Ce contrat est un contrat de coordination entre les professionnels de santé intervenant au sein de l’EHPAD et un contrat de qualité de soins. Il n’instaure aucun lien de subordination entre le médecin libéral et le directeur de l’EHPAD, pas plus
qu’avec le médecin coordonnateur, ce qui n’était pas le cas dans tous les contrats individuels.


Il intéresse les médecins traitants et ne s’applique pas aux médecins qui interviennent occasionnellement en EHPAD, notamment les spécialistes d’organes et les médecins
intervenant dans le cadre de l’urgence.
La plupart des contreparties qui ont été formalisées relèvent de l’exercice classique de la médecine libérale : préparer et actualiser un dossier médical sous forme papier ou
informatique, assurer la continuité des soins, s’enquérir des bonnes pratiques dans les domaines gériatriques et éviter de consulter dans l’établissement pendant les heures
de repas.
La contrainte nouvelle qui a été formalisée est celle pour le médecin intervenant en EHPAD de participer à une réunion annuelle obligatoire de la commission gériatrique
de coordination, qui constitue en quelque sorte une Conférence Médicale d’Etablissement (CME) au sein de l’établissement.
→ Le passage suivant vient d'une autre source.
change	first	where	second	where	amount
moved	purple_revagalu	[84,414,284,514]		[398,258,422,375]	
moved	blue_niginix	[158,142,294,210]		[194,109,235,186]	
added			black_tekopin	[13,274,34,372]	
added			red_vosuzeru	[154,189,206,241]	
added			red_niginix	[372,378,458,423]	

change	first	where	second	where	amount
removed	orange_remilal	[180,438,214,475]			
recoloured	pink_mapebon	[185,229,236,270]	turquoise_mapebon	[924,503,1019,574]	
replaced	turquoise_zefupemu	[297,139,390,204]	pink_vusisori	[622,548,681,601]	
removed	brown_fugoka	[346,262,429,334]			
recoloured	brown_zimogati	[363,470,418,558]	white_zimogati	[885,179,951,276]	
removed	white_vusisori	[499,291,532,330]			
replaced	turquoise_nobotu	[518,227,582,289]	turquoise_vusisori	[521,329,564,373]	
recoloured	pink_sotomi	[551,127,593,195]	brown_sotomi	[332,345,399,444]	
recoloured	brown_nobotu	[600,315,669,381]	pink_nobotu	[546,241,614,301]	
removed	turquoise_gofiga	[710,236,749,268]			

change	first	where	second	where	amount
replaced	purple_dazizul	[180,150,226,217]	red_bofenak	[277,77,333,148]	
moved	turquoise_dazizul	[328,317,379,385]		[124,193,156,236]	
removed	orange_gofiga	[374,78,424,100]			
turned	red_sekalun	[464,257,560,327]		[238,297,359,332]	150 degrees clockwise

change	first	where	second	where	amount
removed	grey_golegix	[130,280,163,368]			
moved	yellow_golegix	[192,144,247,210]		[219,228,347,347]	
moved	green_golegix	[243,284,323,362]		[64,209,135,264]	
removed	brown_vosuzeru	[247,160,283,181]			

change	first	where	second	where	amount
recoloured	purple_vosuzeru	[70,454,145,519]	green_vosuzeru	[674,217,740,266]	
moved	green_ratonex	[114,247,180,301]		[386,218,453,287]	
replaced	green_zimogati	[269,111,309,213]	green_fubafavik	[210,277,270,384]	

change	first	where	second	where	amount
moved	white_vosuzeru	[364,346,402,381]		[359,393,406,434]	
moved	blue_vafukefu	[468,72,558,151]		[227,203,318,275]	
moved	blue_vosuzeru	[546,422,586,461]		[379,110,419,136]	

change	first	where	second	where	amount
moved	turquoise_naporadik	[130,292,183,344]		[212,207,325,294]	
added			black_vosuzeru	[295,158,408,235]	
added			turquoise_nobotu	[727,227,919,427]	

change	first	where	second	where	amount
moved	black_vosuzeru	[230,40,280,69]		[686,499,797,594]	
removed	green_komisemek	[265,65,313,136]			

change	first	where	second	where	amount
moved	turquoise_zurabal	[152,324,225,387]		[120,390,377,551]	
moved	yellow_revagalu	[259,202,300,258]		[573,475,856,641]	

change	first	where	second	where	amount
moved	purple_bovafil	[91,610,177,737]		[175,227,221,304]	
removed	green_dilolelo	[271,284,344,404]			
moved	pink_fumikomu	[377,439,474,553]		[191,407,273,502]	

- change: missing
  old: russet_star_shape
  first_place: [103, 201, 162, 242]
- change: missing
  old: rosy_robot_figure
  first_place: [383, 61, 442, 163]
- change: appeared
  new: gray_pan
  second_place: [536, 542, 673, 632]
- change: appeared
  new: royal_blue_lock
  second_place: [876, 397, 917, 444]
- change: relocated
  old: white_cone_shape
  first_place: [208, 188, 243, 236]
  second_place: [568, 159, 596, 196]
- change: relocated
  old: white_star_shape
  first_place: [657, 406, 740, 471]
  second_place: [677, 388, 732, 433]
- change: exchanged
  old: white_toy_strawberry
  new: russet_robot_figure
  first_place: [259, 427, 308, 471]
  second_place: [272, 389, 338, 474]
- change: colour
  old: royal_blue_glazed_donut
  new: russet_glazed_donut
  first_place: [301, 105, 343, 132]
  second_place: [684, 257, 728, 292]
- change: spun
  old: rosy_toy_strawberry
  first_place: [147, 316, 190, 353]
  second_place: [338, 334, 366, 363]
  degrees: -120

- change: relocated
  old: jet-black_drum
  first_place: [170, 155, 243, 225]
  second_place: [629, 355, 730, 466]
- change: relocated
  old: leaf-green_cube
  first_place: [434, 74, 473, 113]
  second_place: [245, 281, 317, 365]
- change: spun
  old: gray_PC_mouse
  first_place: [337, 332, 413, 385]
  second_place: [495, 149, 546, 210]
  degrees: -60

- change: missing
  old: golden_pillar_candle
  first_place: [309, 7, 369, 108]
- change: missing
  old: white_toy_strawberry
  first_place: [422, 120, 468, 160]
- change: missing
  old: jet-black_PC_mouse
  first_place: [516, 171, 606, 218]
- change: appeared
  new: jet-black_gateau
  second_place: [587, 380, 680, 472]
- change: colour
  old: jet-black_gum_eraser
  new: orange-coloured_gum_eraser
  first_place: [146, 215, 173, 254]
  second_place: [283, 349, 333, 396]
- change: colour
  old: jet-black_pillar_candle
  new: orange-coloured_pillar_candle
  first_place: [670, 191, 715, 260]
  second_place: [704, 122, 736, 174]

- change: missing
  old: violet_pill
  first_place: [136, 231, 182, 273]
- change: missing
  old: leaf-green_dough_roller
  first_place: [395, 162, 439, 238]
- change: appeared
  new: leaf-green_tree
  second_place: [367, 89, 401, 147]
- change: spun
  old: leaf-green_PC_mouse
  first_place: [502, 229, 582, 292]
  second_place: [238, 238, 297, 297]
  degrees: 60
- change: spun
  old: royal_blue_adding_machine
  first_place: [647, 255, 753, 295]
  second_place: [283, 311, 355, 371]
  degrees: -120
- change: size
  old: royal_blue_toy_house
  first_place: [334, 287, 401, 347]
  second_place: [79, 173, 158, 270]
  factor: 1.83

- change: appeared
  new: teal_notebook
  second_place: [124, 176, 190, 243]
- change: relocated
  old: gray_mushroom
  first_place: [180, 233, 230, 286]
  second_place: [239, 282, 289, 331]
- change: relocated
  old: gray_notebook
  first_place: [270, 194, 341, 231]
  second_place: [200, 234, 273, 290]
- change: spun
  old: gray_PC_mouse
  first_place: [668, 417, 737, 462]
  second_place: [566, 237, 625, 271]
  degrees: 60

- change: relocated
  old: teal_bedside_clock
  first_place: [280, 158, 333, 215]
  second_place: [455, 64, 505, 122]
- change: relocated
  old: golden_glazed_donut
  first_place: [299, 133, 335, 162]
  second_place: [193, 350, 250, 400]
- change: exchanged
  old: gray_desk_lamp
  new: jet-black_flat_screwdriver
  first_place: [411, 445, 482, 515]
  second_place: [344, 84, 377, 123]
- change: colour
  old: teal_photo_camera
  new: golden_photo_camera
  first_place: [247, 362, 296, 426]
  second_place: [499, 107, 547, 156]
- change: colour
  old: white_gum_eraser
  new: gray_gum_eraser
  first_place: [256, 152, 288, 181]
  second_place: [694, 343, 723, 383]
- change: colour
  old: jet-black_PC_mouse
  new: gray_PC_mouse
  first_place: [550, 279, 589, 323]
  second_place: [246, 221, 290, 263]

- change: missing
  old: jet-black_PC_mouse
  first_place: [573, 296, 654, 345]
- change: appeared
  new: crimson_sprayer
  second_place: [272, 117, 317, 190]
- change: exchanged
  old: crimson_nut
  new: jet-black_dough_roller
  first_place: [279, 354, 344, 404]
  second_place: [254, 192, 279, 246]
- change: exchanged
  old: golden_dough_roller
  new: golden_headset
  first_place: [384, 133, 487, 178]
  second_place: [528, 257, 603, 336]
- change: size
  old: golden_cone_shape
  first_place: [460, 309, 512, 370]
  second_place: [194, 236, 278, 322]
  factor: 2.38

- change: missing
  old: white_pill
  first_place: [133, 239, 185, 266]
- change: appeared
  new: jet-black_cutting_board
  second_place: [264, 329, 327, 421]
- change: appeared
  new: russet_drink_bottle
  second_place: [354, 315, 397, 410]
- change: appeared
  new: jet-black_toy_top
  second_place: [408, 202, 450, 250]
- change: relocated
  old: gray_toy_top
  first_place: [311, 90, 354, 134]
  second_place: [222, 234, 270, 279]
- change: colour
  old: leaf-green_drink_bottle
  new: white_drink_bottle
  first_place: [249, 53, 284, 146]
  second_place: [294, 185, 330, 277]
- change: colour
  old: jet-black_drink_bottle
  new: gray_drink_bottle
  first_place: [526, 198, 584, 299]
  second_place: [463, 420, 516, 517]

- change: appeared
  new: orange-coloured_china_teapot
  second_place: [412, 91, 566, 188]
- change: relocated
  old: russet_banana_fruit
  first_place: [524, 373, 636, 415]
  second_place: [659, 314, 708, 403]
Le médecin est pour cela rémunéré sur la base de 4 C alors que précédemment il était amené à participer à une multitude
de réunions sans aucune contrepartie.


Un contrat imparfait mais qui permet une reprise en mains nationale.

Ce contrat est naturellement loin d’être parfait. Il mérite d’être approfondi et précisé, notamment pour confirmer la liberté de choix du patient, ne pas autoriser le directeur de l’EHPAD à le dénoncer sans motif grave et conforter le principe du paiement à l’acte. Il reste enfin à négocier, dans le cadre conventionnel, une rémunération propre aux actes effectués en EHPAD car les interventions des praticiens sont plus complexes et chronophages. D’ailleurs, l’UNOF-CSMF demande dans son programme qu’à l’instar des majorations nourrissons et jeunes enfants soit instaurée une majoration personne âgée dépendante.

En conclusion,

Ce nouveau contrat-type pour les médecins intervenant en EHPAD constitue une première avancée, mais n’est certainement pas une fin en soi. Le combat a été très long pour parvenir à ce résultat. Il convient à présent de le poursuivre nationalement pour obtenir les modifications indispensables, en particulier sur le
mode et le niveau de la rémunération et sur l’équilibre du contrat face au pouvoir du directeur de l’établissement tel qu’il y est écrit pour préserver la liberté de choix du patient et la liberté d’intervention des médecins traitants dans ces établissements.